What to work on |
Copy out the entries below exactly as they stand, but only from the line containing "left knee: (51, 135)" through the line containing "right knee: (20, 155)".

*** Material for this task Section Begins ***

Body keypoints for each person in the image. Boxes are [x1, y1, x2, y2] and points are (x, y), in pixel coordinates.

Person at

*** Material for this task Section Ends ***
*** Material for this task Section Begins ***

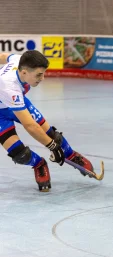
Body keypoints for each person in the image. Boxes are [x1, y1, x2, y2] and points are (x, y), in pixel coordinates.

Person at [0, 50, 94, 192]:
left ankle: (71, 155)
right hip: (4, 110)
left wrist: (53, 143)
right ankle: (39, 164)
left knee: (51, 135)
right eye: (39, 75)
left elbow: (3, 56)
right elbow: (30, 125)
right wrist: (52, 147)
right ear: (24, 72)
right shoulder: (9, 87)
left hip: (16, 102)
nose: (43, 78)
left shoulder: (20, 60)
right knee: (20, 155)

*** Material for this task Section Ends ***

Your solution |
left knee: (51, 135)
right eye: (39, 75)
left elbow: (3, 56)
right elbow: (30, 125)
right wrist: (52, 147)
right ear: (24, 72)
right shoulder: (9, 87)
left hip: (16, 102)
nose: (43, 78)
left shoulder: (20, 60)
right knee: (20, 155)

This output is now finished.